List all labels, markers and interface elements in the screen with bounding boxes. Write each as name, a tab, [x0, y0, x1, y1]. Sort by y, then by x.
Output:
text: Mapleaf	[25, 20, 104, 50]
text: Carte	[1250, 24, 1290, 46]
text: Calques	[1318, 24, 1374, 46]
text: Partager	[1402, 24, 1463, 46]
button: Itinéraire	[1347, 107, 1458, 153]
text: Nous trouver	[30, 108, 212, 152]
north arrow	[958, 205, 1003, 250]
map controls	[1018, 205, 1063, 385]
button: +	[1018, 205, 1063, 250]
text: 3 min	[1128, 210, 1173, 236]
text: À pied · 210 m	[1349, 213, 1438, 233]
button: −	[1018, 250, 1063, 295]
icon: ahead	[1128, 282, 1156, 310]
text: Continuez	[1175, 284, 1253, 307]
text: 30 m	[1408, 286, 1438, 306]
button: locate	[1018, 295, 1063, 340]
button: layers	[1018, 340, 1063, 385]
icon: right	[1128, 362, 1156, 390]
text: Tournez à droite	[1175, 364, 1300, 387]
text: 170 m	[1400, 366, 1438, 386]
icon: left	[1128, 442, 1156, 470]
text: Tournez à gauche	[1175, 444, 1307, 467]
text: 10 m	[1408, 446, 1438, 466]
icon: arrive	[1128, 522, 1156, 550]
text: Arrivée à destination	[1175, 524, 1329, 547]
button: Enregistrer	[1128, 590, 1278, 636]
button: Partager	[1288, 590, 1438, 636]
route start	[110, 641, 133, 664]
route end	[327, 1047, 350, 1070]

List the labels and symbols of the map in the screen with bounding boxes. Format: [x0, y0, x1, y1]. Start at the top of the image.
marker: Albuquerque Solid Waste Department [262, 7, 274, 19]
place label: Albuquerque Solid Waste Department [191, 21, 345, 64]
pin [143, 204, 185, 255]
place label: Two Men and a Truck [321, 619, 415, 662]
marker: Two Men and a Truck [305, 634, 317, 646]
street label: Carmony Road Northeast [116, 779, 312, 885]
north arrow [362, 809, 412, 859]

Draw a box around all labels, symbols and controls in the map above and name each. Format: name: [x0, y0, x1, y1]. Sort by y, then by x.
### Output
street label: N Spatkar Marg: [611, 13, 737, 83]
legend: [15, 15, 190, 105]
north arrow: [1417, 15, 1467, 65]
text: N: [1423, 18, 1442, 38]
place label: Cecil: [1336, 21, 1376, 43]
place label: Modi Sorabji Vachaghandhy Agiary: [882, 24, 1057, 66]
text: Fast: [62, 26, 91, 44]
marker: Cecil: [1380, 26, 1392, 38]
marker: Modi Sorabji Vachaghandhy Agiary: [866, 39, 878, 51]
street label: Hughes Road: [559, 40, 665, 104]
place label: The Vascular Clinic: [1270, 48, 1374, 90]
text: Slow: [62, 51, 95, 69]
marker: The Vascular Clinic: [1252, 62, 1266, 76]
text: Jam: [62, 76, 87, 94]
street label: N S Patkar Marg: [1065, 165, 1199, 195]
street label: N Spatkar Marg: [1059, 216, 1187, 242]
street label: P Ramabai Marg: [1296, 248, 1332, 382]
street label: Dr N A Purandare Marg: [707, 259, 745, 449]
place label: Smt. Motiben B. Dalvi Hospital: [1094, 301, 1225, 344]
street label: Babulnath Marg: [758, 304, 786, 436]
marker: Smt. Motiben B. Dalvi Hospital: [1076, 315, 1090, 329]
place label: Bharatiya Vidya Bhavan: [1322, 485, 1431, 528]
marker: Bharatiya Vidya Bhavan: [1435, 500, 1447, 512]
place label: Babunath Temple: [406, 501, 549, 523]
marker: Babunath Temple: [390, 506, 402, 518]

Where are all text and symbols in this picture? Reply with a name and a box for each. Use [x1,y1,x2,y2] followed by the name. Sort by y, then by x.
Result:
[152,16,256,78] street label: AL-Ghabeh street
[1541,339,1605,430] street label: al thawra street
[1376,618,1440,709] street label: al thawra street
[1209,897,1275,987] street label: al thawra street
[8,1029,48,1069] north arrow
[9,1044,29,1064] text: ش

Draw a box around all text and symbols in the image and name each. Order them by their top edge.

—————

• Work order
Your task is to repeat the data exactly; please include every line.

• Solution for this task
List all labels, markers and interface elements in the screen with bounding boxes. Write each as name, a tab, [x0, y0, x1, y1]. Sort by y, then by x.
Output:
text: Mapleaf	[25, 20, 104, 50]
text: Carte	[1250, 24, 1290, 46]
text: Calques	[1318, 24, 1374, 46]
text: Partager	[1402, 24, 1463, 46]
button: Itinéraire	[1347, 107, 1458, 153]
text: Nous trouver	[30, 108, 212, 152]
north arrow	[958, 205, 1003, 250]
map controls	[1018, 205, 1063, 385]
button: +	[1018, 205, 1063, 250]
text: 3 min	[1128, 210, 1173, 236]
text: À pied · 210 m	[1349, 213, 1438, 233]
button: −	[1018, 250, 1063, 295]
icon: ahead	[1128, 282, 1156, 310]
text: Continuez	[1175, 284, 1253, 307]
text: 30 m	[1408, 286, 1438, 306]
button: locate	[1018, 295, 1063, 340]
button: layers	[1018, 340, 1063, 385]
icon: right	[1128, 362, 1156, 390]
text: Tournez à droite	[1175, 364, 1300, 387]
text: 170 m	[1400, 366, 1438, 386]
icon: left	[1128, 442, 1156, 470]
text: Tournez à gauche	[1175, 444, 1307, 467]
text: 10 m	[1408, 446, 1438, 466]
icon: arrive	[1128, 522, 1156, 550]
text: Arrivée à destination	[1175, 524, 1329, 547]
button: Enregistrer	[1128, 590, 1278, 636]
button: Partager	[1288, 590, 1438, 636]
route start	[110, 641, 133, 664]
route end	[327, 1047, 350, 1070]

List the labels and symbols of the map in the screen with bounding boxes. Format: [x0, y0, x1, y1]. Start at the top of the image.
marker: Albuquerque Solid Waste Department [262, 7, 274, 19]
place label: Albuquerque Solid Waste Department [191, 21, 345, 64]
pin [143, 204, 185, 255]
place label: Two Men and a Truck [321, 619, 415, 662]
marker: Two Men and a Truck [305, 634, 317, 646]
street label: Carmony Road Northeast [116, 779, 312, 885]
north arrow [362, 809, 412, 859]

Draw a box around all labels, symbols and controls in the map above and name each. Format: name: [x0, y0, x1, y1]. Sort by y, then by x.
### Output
street label: N Spatkar Marg: [611, 13, 737, 83]
legend: [15, 15, 190, 105]
north arrow: [1417, 15, 1467, 65]
text: N: [1423, 18, 1442, 38]
place label: Cecil: [1336, 21, 1376, 43]
place label: Modi Sorabji Vachaghandhy Agiary: [882, 24, 1057, 66]
text: Fast: [62, 26, 91, 44]
marker: Cecil: [1380, 26, 1392, 38]
marker: Modi Sorabji Vachaghandhy Agiary: [866, 39, 878, 51]
street label: Hughes Road: [559, 40, 665, 104]
place label: The Vascular Clinic: [1270, 48, 1374, 90]
text: Slow: [62, 51, 95, 69]
marker: The Vascular Clinic: [1252, 62, 1266, 76]
text: Jam: [62, 76, 87, 94]
street label: N S Patkar Marg: [1065, 165, 1199, 195]
street label: N Spatkar Marg: [1059, 216, 1187, 242]
street label: P Ramabai Marg: [1296, 248, 1332, 382]
street label: Dr N A Purandare Marg: [707, 259, 745, 449]
place label: Smt. Motiben B. Dalvi Hospital: [1094, 301, 1225, 344]
street label: Babulnath Marg: [758, 304, 786, 436]
marker: Smt. Motiben B. Dalvi Hospital: [1076, 315, 1090, 329]
place label: Bharatiya Vidya Bhavan: [1322, 485, 1431, 528]
marker: Bharatiya Vidya Bhavan: [1435, 500, 1447, 512]
place label: Babunath Temple: [406, 501, 549, 523]
marker: Babunath Temple: [390, 506, 402, 518]

Where are all text and symbols in this picture? Reply with a name and a box for each. Use [x1,y1,x2,y2] followed by the name. Sort by y, then by x.
Result:
[152,16,256,78] street label: AL-Ghabeh street
[1541,339,1605,430] street label: al thawra street
[1376,618,1440,709] street label: al thawra street
[1209,897,1275,987] street label: al thawra street
[8,1029,48,1069] north arrow
[9,1044,29,1064] text: ش

Draw a box around all text and symbols in the image and name each. Order them by their top edge.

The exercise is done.